# [Record extracts]
········
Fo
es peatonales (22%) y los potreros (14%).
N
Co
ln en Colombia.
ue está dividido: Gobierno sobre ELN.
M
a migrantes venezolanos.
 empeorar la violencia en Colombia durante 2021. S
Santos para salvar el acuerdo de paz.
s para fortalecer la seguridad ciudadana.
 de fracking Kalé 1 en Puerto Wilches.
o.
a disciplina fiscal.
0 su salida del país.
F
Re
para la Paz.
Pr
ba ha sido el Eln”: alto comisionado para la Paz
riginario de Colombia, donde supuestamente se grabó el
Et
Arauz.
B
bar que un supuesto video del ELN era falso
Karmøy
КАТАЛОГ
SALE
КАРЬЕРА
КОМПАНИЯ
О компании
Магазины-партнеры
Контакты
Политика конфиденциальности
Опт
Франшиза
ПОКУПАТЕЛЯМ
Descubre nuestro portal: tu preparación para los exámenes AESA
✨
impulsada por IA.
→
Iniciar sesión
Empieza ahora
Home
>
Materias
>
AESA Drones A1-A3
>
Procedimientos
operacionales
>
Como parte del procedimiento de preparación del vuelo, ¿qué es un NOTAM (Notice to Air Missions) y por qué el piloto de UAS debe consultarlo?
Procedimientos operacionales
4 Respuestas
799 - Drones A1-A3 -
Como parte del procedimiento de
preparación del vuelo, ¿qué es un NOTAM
········
# [Assignment]
Copy out the full material exactly as it appears.

# [Output of the task]
Fo
es peatonales (22%) y los potreros (14%).
N
Co
ln en Colombia.
ue está dividido: Gobierno sobre ELN.
M
a migrantes venezolanos.
 empeorar la violencia en Colombia durante 2021. S
Santos para salvar el acuerdo de paz.
s para fortalecer la seguridad ciudadana.
 de fracking Kalé 1 en Puerto Wilches.
o.
a disciplina fiscal.
0 su salida del país.
F
Re
para la Paz.
Pr
ba ha sido el Eln”: alto comisionado para la Paz
riginario de Colombia, donde supuestamente se grabó el
Et
Arauz.
B
bar que un supuesto video del ELN era falso
Karmøy
КАТАЛОГ
SALE
КАРЬЕРА
КОМПАНИЯ
О компании
Магазины-партнеры
Контакты
Политика конфиденциальности
Опт
Франшиза
ПОКУПАТЕЛЯМ
Descubre nuestro portal: tu preparación para los exámenes AESA
✨
impulsada por IA.
→
Iniciar sesión
Empieza ahora
Home
>
Materias
>
AESA Drones A1-A3
>
Procedimientos
operacionales
>
Como parte del procedimiento de preparación del vuelo, ¿qué es un NOTAM (Notice to Air Missions) y por qué el piloto de UAS debe consultarlo?
Procedimientos operacionales
4 Respuestas
799 - Drones A1-A3 -
Como parte del procedimiento de
preparación del vuelo, ¿qué es un NOTAM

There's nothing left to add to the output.